Es diciembre y el imperativo pasa por “juntarse a comer”. ¿Para qué? Para vernos. Para conversar. Para vernos y conversar en restaurantes atiborrados de gente convocada por la misma idea y, debido a eso, no hablaremos, gritaremos, y la alegría sólo la podremos expresar a través de carcajadas. El último mes nos pone emocionalmente intensos, deseosos de abrazos, chistes gruesos, milangas a la suiza a compartir con el de la silla de al lado, fotos colectivas en las que todos saldremos mal, pero igual subiremos a las redes con los mejores augurios.
A comer que se acaba el año es la consigna, y nos lanzamos a ella con los amigos del barrio, con los compañeros de oficina e incluso con otras personas a las que frecuentamos poco y olvidamos mucho. El después no se piensa demasiado (alcohol en sangre, olor a fritanga en la ropa, la cuenta, que será más dolorosa que nunca) porque sólo importa lo que ocurre en esa mesa, que se ha conseguido con la previsión de la reserva, con el tedio de la espera o con el guiño del azar.
Ojo, que no hemos descubierto nada. El argelino Jacques Attali, doctor en Ciencias Económicas, escribió el libro “Historias de la Alimentación” (FCE), en el que se pregunta: ¿de qué hablamos cuando hablamos de comer? Es un viaje al pasado que tiene varios hitos clave a orillas del río Nilo. Los egipcios fueron los primeros en cocer alimentos en aceite y en elaborar pan con levadura, invento sensacional que, según Attali, jugó un gran papel en la dominación que este pueblo ejerció sobre otros de la región.

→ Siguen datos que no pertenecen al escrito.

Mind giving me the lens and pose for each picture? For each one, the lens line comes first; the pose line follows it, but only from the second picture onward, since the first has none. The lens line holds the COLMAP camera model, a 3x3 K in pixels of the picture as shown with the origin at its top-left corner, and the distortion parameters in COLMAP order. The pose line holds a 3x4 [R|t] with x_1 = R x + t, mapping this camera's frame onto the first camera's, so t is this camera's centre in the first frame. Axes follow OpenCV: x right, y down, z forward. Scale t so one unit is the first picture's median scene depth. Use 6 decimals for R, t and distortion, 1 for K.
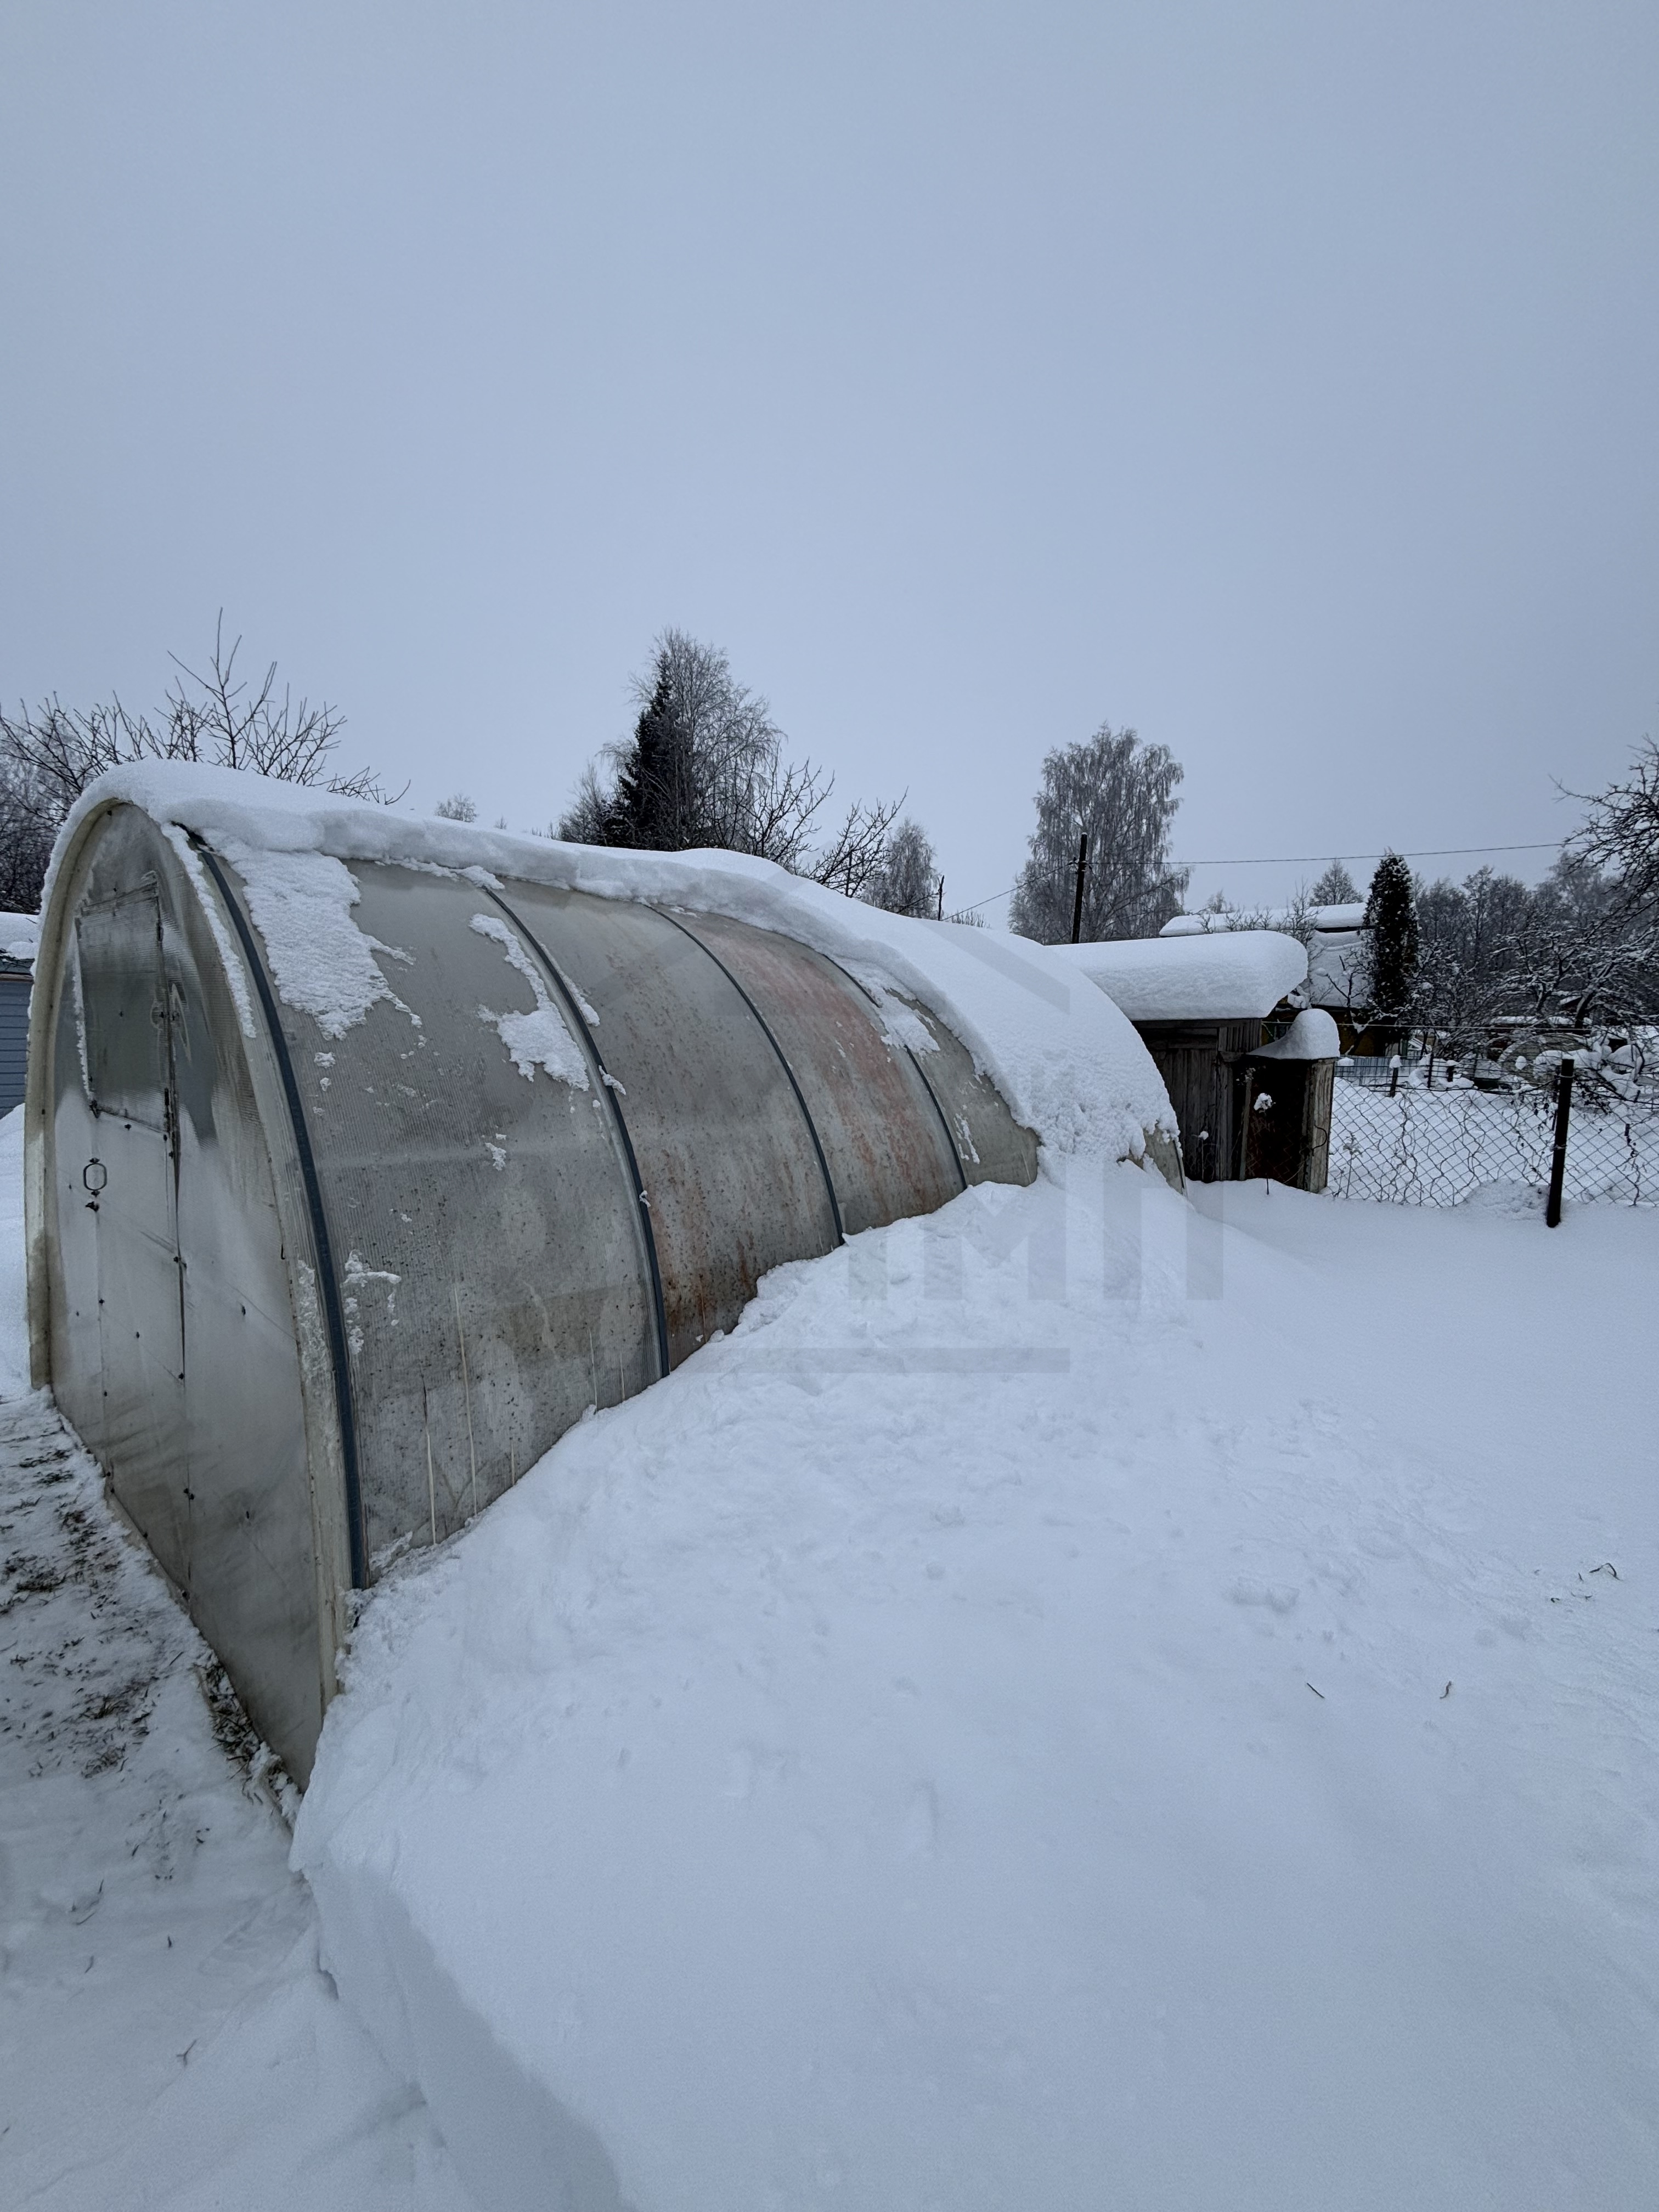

El hambre era el gran problema a vencer. Los desarrollos tecnológicos se concentraban en cómo mejorar las cosechas y cómo atemperar los caprichos de la naturaleza. Las ideas políticas apuntaban a qué hacer con los estómagos vacíos. Attali reproduce un consejo del faraón Khety (2160 a. C.) a su hijo Merikara: “Un pobre puede convertirse en un enemigo, un hombre que vive en la necesidad puede llegar a ser un rebelde. A una multitud que se rebela se la calma con comida; cuando la multitud está encolerizada, es preciso encauzarla hacia el granero”.
El tiempo pasaba (miles de años) y la alimentación de los antiguos egipcios (los nobles, obvio) se expandía en productos: consumían vaca, carnero, animales de caza, aves, pescados de río, vino, condimentaban con azafrán. Una mesa abundante, entendían, era el camino hacia la buena salud. Comer adquirió una centralidad notable, al punto que un mismo jeroglífico, que representaba a un hombre sentado y con la mano en la boca, significaba comer, hablar, beber, callar, amar, odiar. El contexto (los símbolos que se agregaban) definía cuál verbo era.
Siglo XXI. Buenos Aires. Llega el fin de año y nos volvemos como el tipito del jeroglífico: hablamos, callamos, amamos, odiamos, bebemos y comemos, todo junto y al mismo tiempo, acaso para celebrar que se cae otra hoja del almanaque y seguimos en pie.